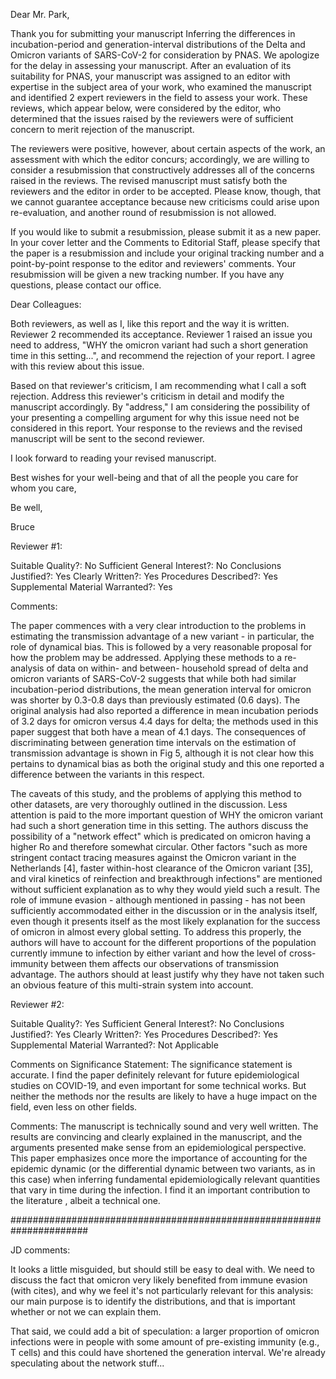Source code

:
Dear Mr. Park,

Thank you for submitting your manuscript Inferring the differences in incubation-period and generation-interval distributions of the Delta and Omicron variants of SARS-CoV-2 for consideration by PNAS. We apologize for the delay in assessing your manuscript. After an evaluation of its suitability for PNAS, your manuscript was assigned to an editor with expertise in the subject area of your work, who examined the manuscript and identified 2 expert reviewers in the field to assess your work. These reviews, which appear below, were considered by the editor, who determined that the issues raised by the reviewers were of sufficient concern to merit rejection of the manuscript.

The reviewers were positive, however, about certain aspects of the work, an assessment with which the editor concurs; accordingly, we are willing to consider a resubmission that constructively addresses all of the concerns raised in the reviews. The revised manuscript must satisfy both the reviewers and the editor in order to be accepted. Please know, though, that we cannot guarantee acceptance because new criticisms could arise upon re-evaluation, and another round of resubmission is not allowed.

If you would like to submit a resubmission, please submit it as a new paper. In your cover letter and the Comments to Editorial Staff, please specify that the paper is a resubmission and include your original tracking number and a point-by-point response to the editor and reviewers' comments. Your resubmission will be given a new tracking number. If you have any questions, please contact our office.

Dear Colleagues:

Both reviewers, as well as I, like this report and the way it is written. Reviewer 2 recommended its acceptance. Reviewer 1 raised an issue you need to address, "WHY the omicron variant had such a short generation time in this setting...", and 
recommend
 the rejection of your report. I agree with this review about this issue.

Based on that reviewer's criticism, I am recommending what I call a soft rejection. Address this reviewer's criticism in detail and modify the manuscript accordingly. By "address," I am considering the possibility of 
your
 presenting a compelling argument for why this issue need not be considered in this report. Your response to the reviews and the revised manuscript will be sent to the second reviewer.

I look forward to reading your revised manuscript.

Best wishes for your well-being and that of all the people you care for whom you care,

Be well,

Bruce



Reviewer #1:

Suitable Quality?: No
Sufficient General Interest?: No
Conclusions Justified?: Yes
Clearly Written?: Yes
Procedures Described?: Yes
Supplemental Material Warranted?: Yes

Comments:

The paper commences with a very clear introduction to the problems in estimating the transmission advantage of a new variant - in particular, the role of dynamical bias. This is followed by a very reasonable proposal for how the problem may be addressed. Applying these methods to a re-analysis of data on within- and between- household spread of delta and omicron variants of SARS-CoV-2 suggests that while both had similar incubation-period distributions, the mean generation interval for omicron was shorter by 0.3-0.8 days than previously estimated (0.6 days). The original analysis had also reported a difference in mean incubation periods of 3.2 days for omicron versus 4.4 days for delta; the methods used in this paper suggest that both have a mean of 4.1 days. The consequences of discriminating between generation time intervals on the estimation of transmission advantage is shown in Fig 5, although it is not clear how this pertains to dynamical bias as both the original study and this one reported a difference between the variants in this respect.

The caveats of this study, and the problems of applying this method to other datasets, are very thoroughly outlined in the discussion. Less attention is paid to the more important question of WHY the omicron variant had such a short generation time in this setting. The authors discuss the possibility of a "network effect" which is predicated on omicron having a higher Ro and therefore somewhat circular. Other factors "such as more stringent contact tracing measures against the Omicron variant in the Netherlands [4], faster within-host clearance of the Omicron variant [35], and viral kinetics of reinfection and breakthrough infections" are mentioned without sufficient explanation as to why they would yield such a result. The role of immune evasion - although mentioned in passing - has not been sufficiently accommodated either in the discussion or in the analysis itself, even though it presents itself as the most likely explanation for the success of omicron in almost every global setting. To address this properly, the authors will have to account for the different proportions of the population currently immune to infection by either variant and how the level of cross-immunity between them affects our observations of transmission advantage. The authors should at least justify why they have not taken such an obvious feature of this multi-strain system into account.


Reviewer #2:

Suitable Quality?: Yes
Sufficient General Interest?: No
Conclusions Justified?: Yes
Clearly Written?: Yes
Procedures Described?: Yes
Supplemental Material Warranted?: Not Applicable

Comments on Significance Statement:
The significance statement is accurate.
I find the paper definitely relevant for future epidemiological studies on COVID-19, and even important for some technical works.
But neither the methods nor the results are likely to have a huge impact on the field, even less on other fields.

Comments:
The manuscript is technically sound and very well written.
The results are convincing and clearly explained in the manuscript, and the arguments presented make sense from an epidemiological perspective. This paper emphasizes once more the importance of accounting for the epidemic dynamic (or the differential dynamic between two variants, as in this case) when inferring fundamental epidemiologically relevant quantities that vary in time during the infection.
I find it an important contribution 
to the literature
, albeit a technical one.

######################################################################

JD comments:

It looks a little misguided, but should still be easy to deal with. We need to discuss the fact that omicron very likely benefited from immune evasion (with cites), and why we feel it's not particularly relevant for this analysis: our main purpose is to identify the distributions, and that is important whether or not we can explain them.

That said, we could add a bit of speculation: a larger proportion of omicron infections were in people with some amount of pre-existing immunity (e.g., T cells) and this could have shortened the generation interval. We're already speculating about the network stuff...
*****
* [About this task]
Retype all the data exactly, please, without pictures.

* [Result for this exercise]
Source code

:
Dear Mr. Park,

Thank you for submitting your manuscript Inferring the differences in incubation-period and generation-interval distributions of the Delta and Omicron variants of SARS-CoV-2 for consideration by PNAS. We apologize for the delay in assessing your manuscript. After an evaluation of its suitability for PNAS, your manuscript was assigned to an editor with expertise in the subject area of your work, who examined the manuscript and identified 2 expert reviewers in the field to assess your work. These reviews, which appear below, were considered by the editor, who determined that the issues raised by the reviewers were of sufficient concern to merit rejection of the manuscript.

The reviewers were positive, however, about certain aspects of the work, an assessment with which the editor concurs; accordingly, we are willing to consider a resubmission that constructively addresses all of the concerns raised in the reviews. The revised manuscript must satisfy both the reviewers and the editor in order to be accepted. Please know, though, that we cannot guarantee acceptance because new criticisms could arise upon re-evaluation, and another round of resubmission is not allowed.

If you would like to submit a resubmission, please submit it as a new paper. In your cover letter and the Comments to Editorial Staff, please specify that the paper is a resubmission and include your original tracking number and a point-by-point response to the editor and reviewers' comments. Your resubmission will be given a new tracking number. If you have any questions, please contact our office.

Dear Colleagues:

Both reviewers, as well as I, like this report and the way it is written. Reviewer 2 recommended its acceptance. Reviewer 1 raised an issue you need to address, "WHY the omicron variant had such a short generation time in this setting...", and 
recommend
 the rejection of your report. I agree with this review about this issue.

Based on that reviewer's criticism, I am recommending what I call a soft rejection. Address this reviewer's criticism in detail and modify the manuscript accordingly. By "address," I am considering the possibility of 
your
 presenting a compelling argument for why this issue need not be considered in this report. Your response to the reviews and the revised manuscript will be sent to the second reviewer.

I look forward to reading your revised manuscript.

Best wishes for your well-being and that of all the people you care for whom you care,

Be well,

Bruce



Reviewer #1:

Suitable Quality?: No
Sufficient General Interest?: No
Conclusions Justified?: Yes
Clearly Written?: Yes
Procedures Described?: Yes
Supplemental Material Warranted?: Yes

Comments:

The paper commences with a very clear introduction to the problems in estimating the transmission advantage of a new variant - in particular, the role of dynamical bias. This is followed by a very reasonable proposal for how the problem may be addressed. Applying these methods to a re-analysis of data on within- and between- household spread of delta and omicron variants of SARS-CoV-2 suggests that while both had similar incubation-period distributions, the mean generation interval for omicron was shorter by 0.3-0.8 days than previously estimated (0.6 days). The original analysis had also reported a difference in mean incubation periods of 3.2 days for omicron versus 4.4 days for delta; the methods used in this paper suggest that both have a mean of 4.1 days. The consequences of discriminating between generation time intervals on the estimation of transmission advantage is shown in Fig 5, although it is not clear how this pertains to dynamical bias as both the original study and this one reported a difference between the variants in this respect.

The caveats of this study, and the problems of applying this method to other datasets, are very thoroughly outlined in the discussion. Less attention is paid to the more important question of WHY the omicron variant had such a short generation time in this setting. The authors discuss the possibility of a "network effect" which is predicated on omicron having a higher Ro and therefore somewhat circular. Other factors "such as more stringent contact tracing measures against the Omicron variant in the Netherlands [4], faster within-host clearance of the Omicron variant [35], and viral kinetics of reinfection and breakthrough infections" are mentioned without sufficient explanation as to why they would yield such a result. The role of immune evasion - although mentioned in passing - has not been sufficiently accommodated either in the discussion or in the analysis itself, even though it presents itself as the most likely explanation for the success of omicron in almost every global setting. To address this properly, the authors will have to account for the different proportions of the population currently immune to infection by either variant and how the level of cross-immunity between them affects our observations of transmission advantage. The authors should at least justify why they have not taken such an obvious feature of this multi-strain system into account.


Reviewer #2:

Suitable Quality?: Yes
Sufficient General Interest?: No
Conclusions Justified?: Yes
Clearly Written?: Yes
Procedures Described?: Yes
Supplemental Material Warranted?: Not Applicable

Comments on Significance Statement:
The significance statement is accurate.
I find the paper definitely relevant for future epidemiological studies on COVID-19, and even important for some technical works.
But neither the methods nor the results are likely to have a huge impact on the field, even less on other fields.

Comments:
The manuscript is technically sound and very well written.
The results are convincing and clearly explained in the manuscript, and the arguments presented make sense from an epidemiological perspective. This paper emphasizes once more the importance of accounting for the epidemic dynamic (or the differential dynamic between two variants, as in this case) when inferring fundamental epidemiologically relevant quantities that vary in time during the infection.
I find it an important contribution 
to the literature
, albeit a technical one.

######################################################################

JD comments:

It looks a little misguided, but should still be easy to deal with. We need to discuss the fact that omicron very likely benefited from immune evasion (with cites), and why we feel it's not particularly relevant for this analysis: our main purpose is to identify the distributions, and that is important whether or not we can explain them.

That said, we could add a bit of speculation: a larger proportion of omicron infections were in people with some amount of pre-existing immunity (e.g., T cells) and this could have shortened the generation interval. We're already speculating about the network stuff...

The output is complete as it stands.